■ **Saved entries**
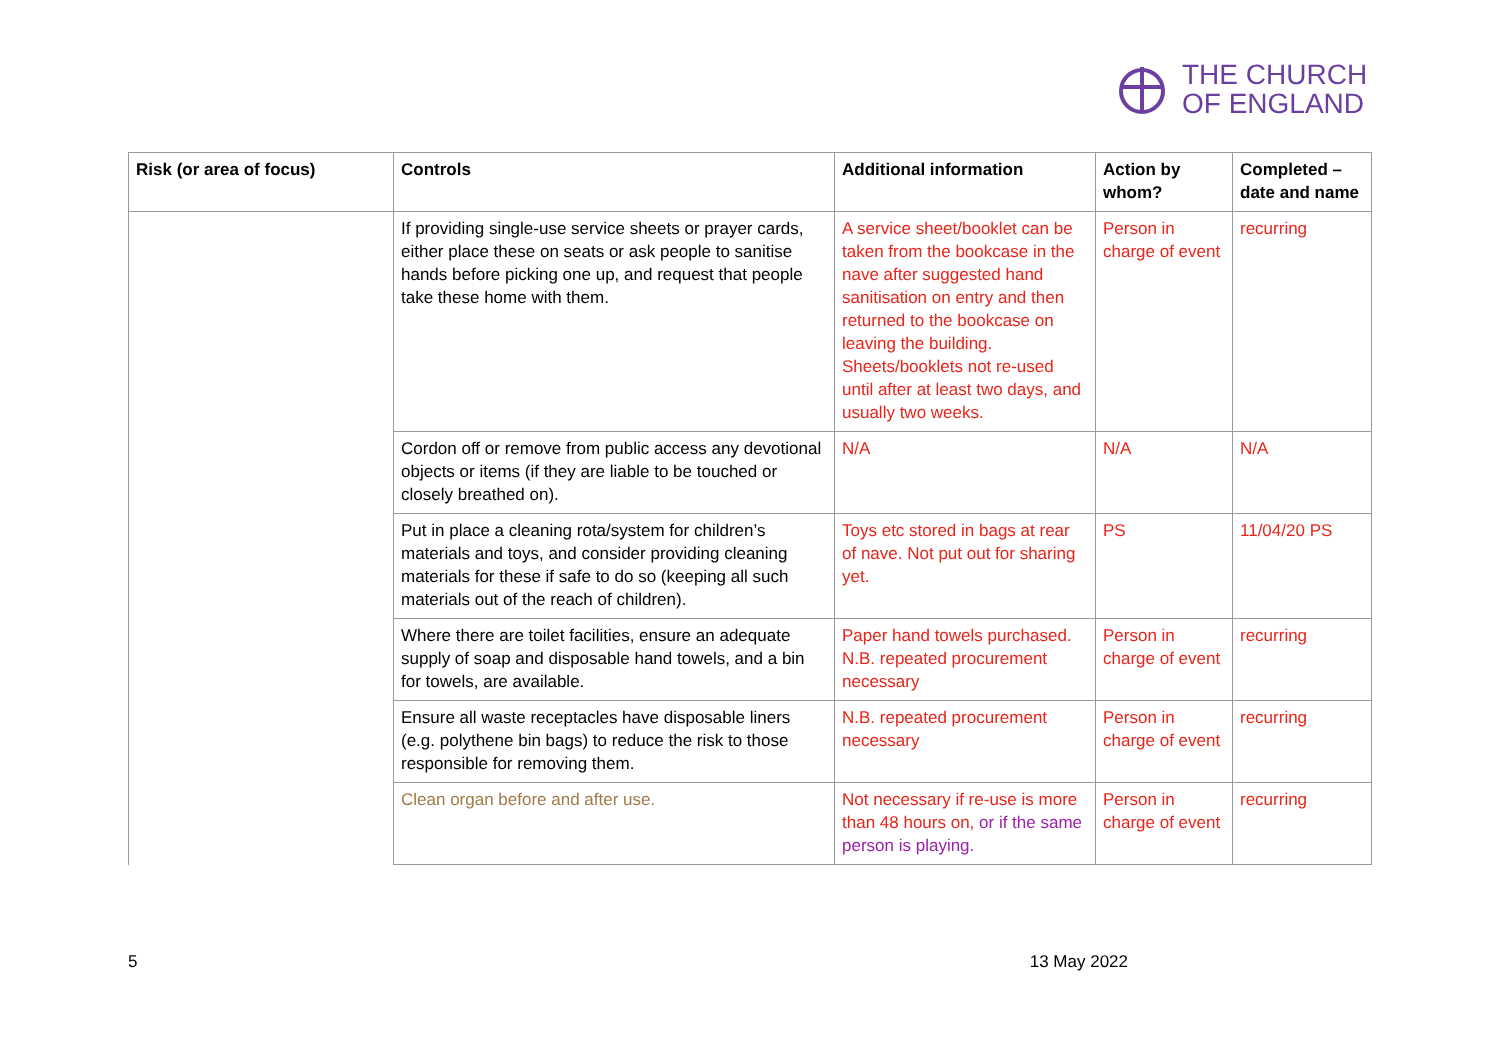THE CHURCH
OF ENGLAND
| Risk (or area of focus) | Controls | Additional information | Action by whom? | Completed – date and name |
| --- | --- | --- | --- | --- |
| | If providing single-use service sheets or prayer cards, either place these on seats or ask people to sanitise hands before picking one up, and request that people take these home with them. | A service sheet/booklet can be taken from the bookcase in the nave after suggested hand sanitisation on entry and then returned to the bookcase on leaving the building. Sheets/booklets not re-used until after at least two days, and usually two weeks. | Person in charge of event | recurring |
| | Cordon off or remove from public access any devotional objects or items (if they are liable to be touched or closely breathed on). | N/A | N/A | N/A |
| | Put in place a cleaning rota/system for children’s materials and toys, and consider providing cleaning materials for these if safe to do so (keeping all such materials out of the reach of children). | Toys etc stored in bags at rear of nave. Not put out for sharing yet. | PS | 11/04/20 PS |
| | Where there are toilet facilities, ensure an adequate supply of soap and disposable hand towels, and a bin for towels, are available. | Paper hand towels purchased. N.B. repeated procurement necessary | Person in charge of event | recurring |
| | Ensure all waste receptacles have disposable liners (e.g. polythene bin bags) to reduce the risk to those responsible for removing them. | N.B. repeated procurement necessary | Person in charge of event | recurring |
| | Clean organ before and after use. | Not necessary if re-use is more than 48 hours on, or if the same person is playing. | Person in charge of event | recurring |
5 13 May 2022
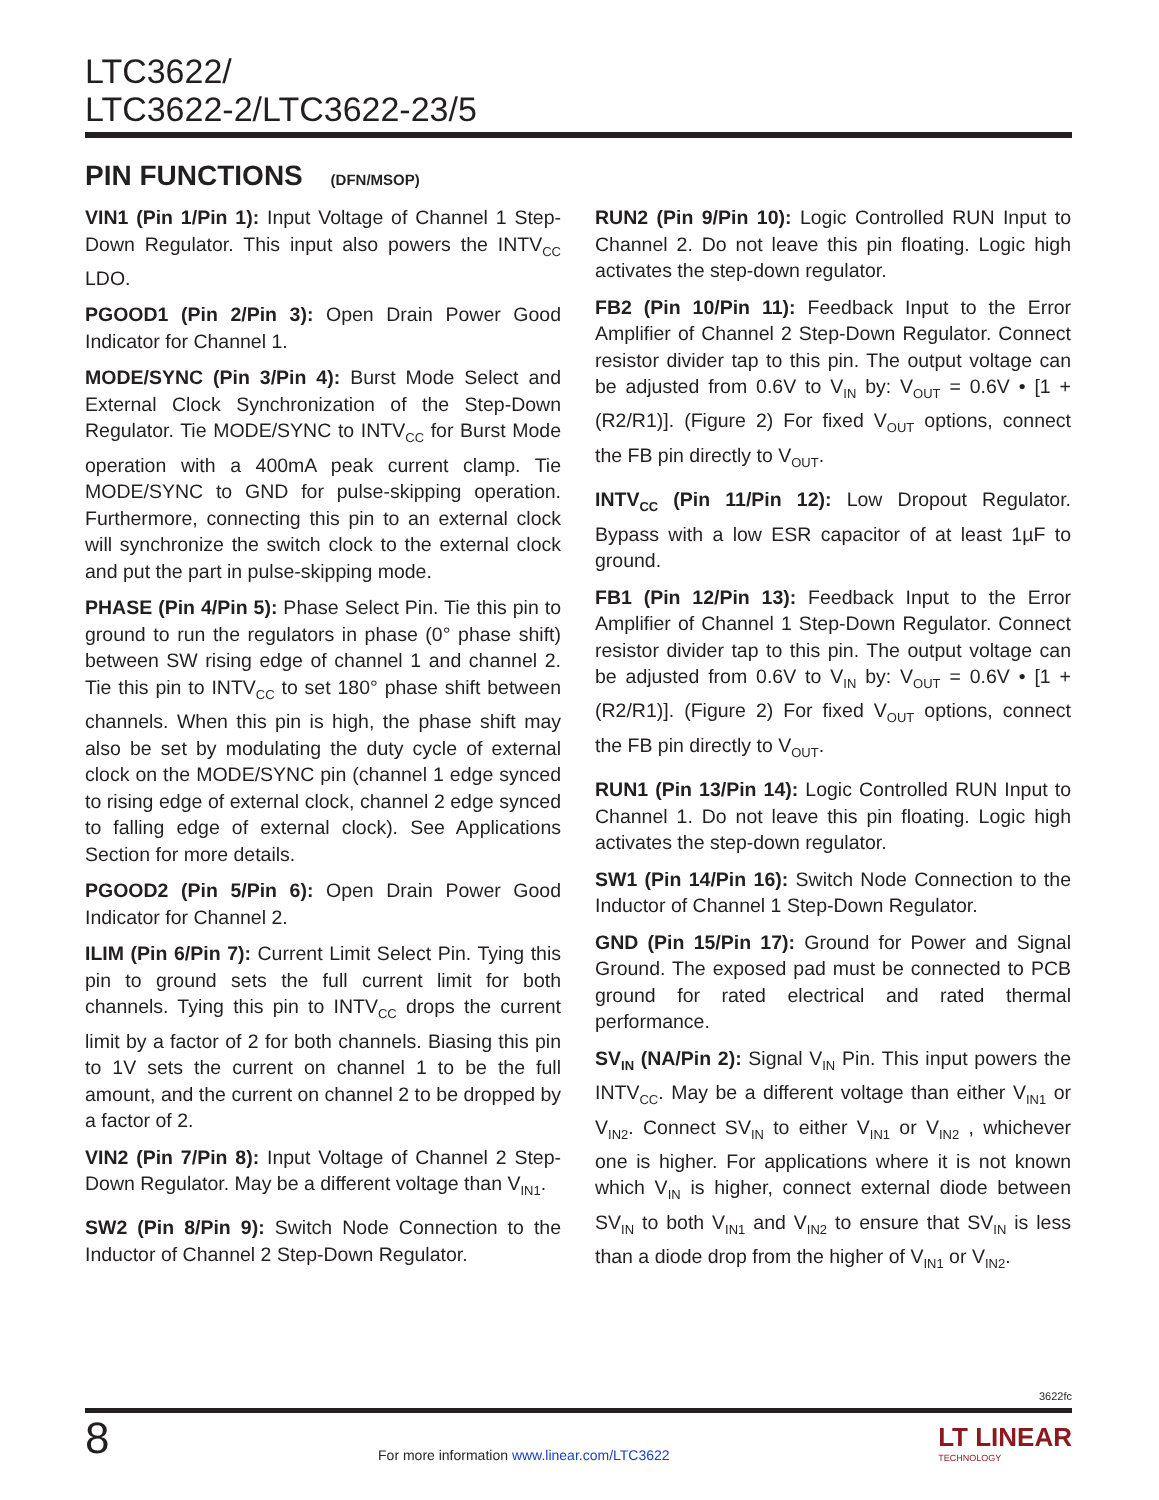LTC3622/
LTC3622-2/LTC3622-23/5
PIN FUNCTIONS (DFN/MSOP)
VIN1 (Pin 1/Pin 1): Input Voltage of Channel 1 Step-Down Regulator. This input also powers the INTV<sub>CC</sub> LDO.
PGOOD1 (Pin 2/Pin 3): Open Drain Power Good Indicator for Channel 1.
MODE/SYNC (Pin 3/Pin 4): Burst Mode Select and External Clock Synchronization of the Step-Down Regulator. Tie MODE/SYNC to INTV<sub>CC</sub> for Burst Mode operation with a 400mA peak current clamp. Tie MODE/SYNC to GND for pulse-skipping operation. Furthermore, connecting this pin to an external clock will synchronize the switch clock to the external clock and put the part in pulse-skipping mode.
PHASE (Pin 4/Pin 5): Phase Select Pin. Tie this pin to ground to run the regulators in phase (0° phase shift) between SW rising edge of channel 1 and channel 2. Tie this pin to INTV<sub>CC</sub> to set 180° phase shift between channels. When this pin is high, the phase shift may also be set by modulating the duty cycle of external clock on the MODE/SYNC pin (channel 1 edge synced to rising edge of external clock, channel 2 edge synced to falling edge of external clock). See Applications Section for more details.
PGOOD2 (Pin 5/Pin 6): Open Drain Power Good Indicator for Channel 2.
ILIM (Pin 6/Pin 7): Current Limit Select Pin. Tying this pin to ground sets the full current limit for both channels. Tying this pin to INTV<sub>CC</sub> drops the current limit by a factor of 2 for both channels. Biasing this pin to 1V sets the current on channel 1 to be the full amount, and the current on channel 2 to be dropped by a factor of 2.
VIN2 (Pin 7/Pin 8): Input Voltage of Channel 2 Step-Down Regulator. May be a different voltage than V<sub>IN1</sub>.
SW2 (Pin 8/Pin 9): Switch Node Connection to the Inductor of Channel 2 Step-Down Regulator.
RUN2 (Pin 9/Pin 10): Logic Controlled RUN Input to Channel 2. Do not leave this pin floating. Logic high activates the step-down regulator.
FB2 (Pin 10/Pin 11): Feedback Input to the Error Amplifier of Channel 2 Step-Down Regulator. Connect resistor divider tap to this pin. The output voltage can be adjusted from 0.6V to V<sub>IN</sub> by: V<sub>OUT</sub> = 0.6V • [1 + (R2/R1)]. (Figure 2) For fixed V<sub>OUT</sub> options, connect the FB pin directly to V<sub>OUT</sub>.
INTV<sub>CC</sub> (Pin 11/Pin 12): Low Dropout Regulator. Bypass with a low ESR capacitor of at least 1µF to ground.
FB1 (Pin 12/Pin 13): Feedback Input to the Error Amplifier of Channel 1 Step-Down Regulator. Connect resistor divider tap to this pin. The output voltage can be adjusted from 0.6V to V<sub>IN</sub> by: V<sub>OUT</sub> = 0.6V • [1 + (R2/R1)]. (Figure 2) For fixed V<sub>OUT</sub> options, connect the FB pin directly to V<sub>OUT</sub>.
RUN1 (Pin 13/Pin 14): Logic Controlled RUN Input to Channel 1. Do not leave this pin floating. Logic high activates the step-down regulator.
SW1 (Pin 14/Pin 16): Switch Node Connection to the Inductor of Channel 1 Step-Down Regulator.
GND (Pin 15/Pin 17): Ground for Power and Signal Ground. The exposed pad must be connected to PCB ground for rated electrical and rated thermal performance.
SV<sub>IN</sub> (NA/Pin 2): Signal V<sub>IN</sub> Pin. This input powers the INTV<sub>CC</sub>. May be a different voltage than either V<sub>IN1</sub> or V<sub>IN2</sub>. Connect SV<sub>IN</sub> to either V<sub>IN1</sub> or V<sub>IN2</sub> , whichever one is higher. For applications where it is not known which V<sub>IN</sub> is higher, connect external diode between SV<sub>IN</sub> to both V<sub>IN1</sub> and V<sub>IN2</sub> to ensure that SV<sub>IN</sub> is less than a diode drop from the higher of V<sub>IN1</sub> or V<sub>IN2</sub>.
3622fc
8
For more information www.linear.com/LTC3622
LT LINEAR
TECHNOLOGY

■ **What to produce**
Copy every record above exactly, leaving out the pictures.

■ **Response to the exercise**
THE CHURCH
OF ENGLAND
| Risk (or area of focus) | Controls | Additional information | Action by whom? | Completed – date and name |
| --- | --- | --- | --- | --- |
| | If providing single-use service sheets or prayer cards, either place these on seats or ask people to sanitise hands before picking one up, and request that people take these home with them. | A service sheet/booklet can be taken from the bookcase in the nave after suggested hand sanitisation on entry and then returned to the bookcase on leaving the building. Sheets/booklets not re-used until after at least two days, and usually two weeks. | Person in charge of event | recurring |
| | Cordon off or remove from public access any devotional objects or items (if they are liable to be touched or closely breathed on). | N/A | N/A | N/A |
| | Put in place a cleaning rota/system for children’s materials and toys, and consider providing cleaning materials for these if safe to do so (keeping all such materials out of the reach of children). | Toys etc stored in bags at rear of nave. Not put out for sharing yet. | PS | 11/04/20 PS |
| | Where there are toilet facilities, ensure an adequate supply of soap and disposable hand towels, and a bin for towels, are available. | Paper hand towels purchased. N.B. repeated procurement necessary | Person in charge of event | recurring |
| | Ensure all waste receptacles have disposable liners (e.g. polythene bin bags) to reduce the risk to those responsible for removing them. | N.B. repeated procurement necessary | Person in charge of event | recurring |
| | Clean organ before and after use. | Not necessary if re-use is more than 48 hours on, or if the same person is playing. | Person in charge of event | recurring |
5 13 May 2022
LTC3622/
LTC3622-2/LTC3622-23/5
PIN FUNCTIONS (DFN/MSOP)
VIN1 (Pin 1/Pin 1): Input Voltage of Channel 1 Step-Down Regulator. This input also powers the INTV<sub>CC</sub> LDO.
PGOOD1 (Pin 2/Pin 3): Open Drain Power Good Indicator for Channel 1.
MODE/SYNC (Pin 3/Pin 4): Burst Mode Select and External Clock Synchronization of the Step-Down Regulator. Tie MODE/SYNC to INTV<sub>CC</sub> for Burst Mode operation with a 400mA peak current clamp. Tie MODE/SYNC to GND for pulse-skipping operation. Furthermore, connecting this pin to an external clock will synchronize the switch clock to the external clock and put the part in pulse-skipping mode.
PHASE (Pin 4/Pin 5): Phase Select Pin. Tie this pin to ground to run the regulators in phase (0° phase shift) between SW rising edge of channel 1 and channel 2. Tie this pin to INTV<sub>CC</sub> to set 180° phase shift between channels. When this pin is high, the phase shift may also be set by modulating the duty cycle of external clock on the MODE/SYNC pin (channel 1 edge synced to rising edge of external clock, channel 2 edge synced to falling edge of external clock). See Applications Section for more details.
PGOOD2 (Pin 5/Pin 6): Open Drain Power Good Indicator for Channel 2.
ILIM (Pin 6/Pin 7): Current Limit Select Pin. Tying this pin to ground sets the full current limit for both channels. Tying this pin to INTV<sub>CC</sub> drops the current limit by a factor of 2 for both channels. Biasing this pin to 1V sets the current on channel 1 to be the full amount, and the current on channel 2 to be dropped by a factor of 2.
VIN2 (Pin 7/Pin 8): Input Voltage of Channel 2 Step-Down Regulator. May be a different voltage than V<sub>IN1</sub>.
SW2 (Pin 8/Pin 9): Switch Node Connection to the Inductor of Channel 2 Step-Down Regulator.
RUN2 (Pin 9/Pin 10): Logic Controlled RUN Input to Channel 2. Do not leave this pin floating. Logic high activates the step-down regulator.
FB2 (Pin 10/Pin 11): Feedback Input to the Error Amplifier of Channel 2 Step-Down Regulator. Connect resistor divider tap to this pin. The output voltage can be adjusted from 0.6V to V<sub>IN</sub> by: V<sub>OUT</sub> = 0.6V • [1 + (R2/R1)]. (Figure 2) For fixed V<sub>OUT</sub> options, connect the FB pin directly to V<sub>OUT</sub>.
INTV<sub>CC</sub> (Pin 11/Pin 12): Low Dropout Regulator. Bypass with a low ESR capacitor of at least 1µF to ground.
FB1 (Pin 12/Pin 13): Feedback Input to the Error Amplifier of Channel 1 Step-Down Regulator. Connect resistor divider tap to this pin. The output voltage can be adjusted from 0.6V to V<sub>IN</sub> by: V<sub>OUT</sub> = 0.6V • [1 + (R2/R1)]. (Figure 2) For fixed V<sub>OUT</sub> options, connect the FB pin directly to V<sub>OUT</sub>.
RUN1 (Pin 13/Pin 14): Logic Controlled RUN Input to Channel 1. Do not leave this pin floating. Logic high activates the step-down regulator.
SW1 (Pin 14/Pin 16): Switch Node Connection to the Inductor of Channel 1 Step-Down Regulator.
GND (Pin 15/Pin 17): Ground for Power and Signal Ground. The exposed pad must be connected to PCB ground for rated electrical and rated thermal performance.
SV<sub>IN</sub> (NA/Pin 2): Signal V<sub>IN</sub> Pin. This input powers the INTV<sub>CC</sub>. May be a different voltage than either V<sub>IN1</sub> or V<sub>IN2</sub>. Connect SV<sub>IN</sub> to either V<sub>IN1</sub> or V<sub>IN2</sub> , whichever one is higher. For applications where it is not known which V<sub>IN</sub> is higher, connect external diode between SV<sub>IN</sub> to both V<sub>IN1</sub> and V<sub>IN2</sub> to ensure that SV<sub>IN</sub> is less than a diode drop from the higher of V<sub>IN1</sub> or V<sub>IN2</sub>.
3622fc
8
For more information www.linear.com/LTC3622
LT LINEAR
TECHNOLOGY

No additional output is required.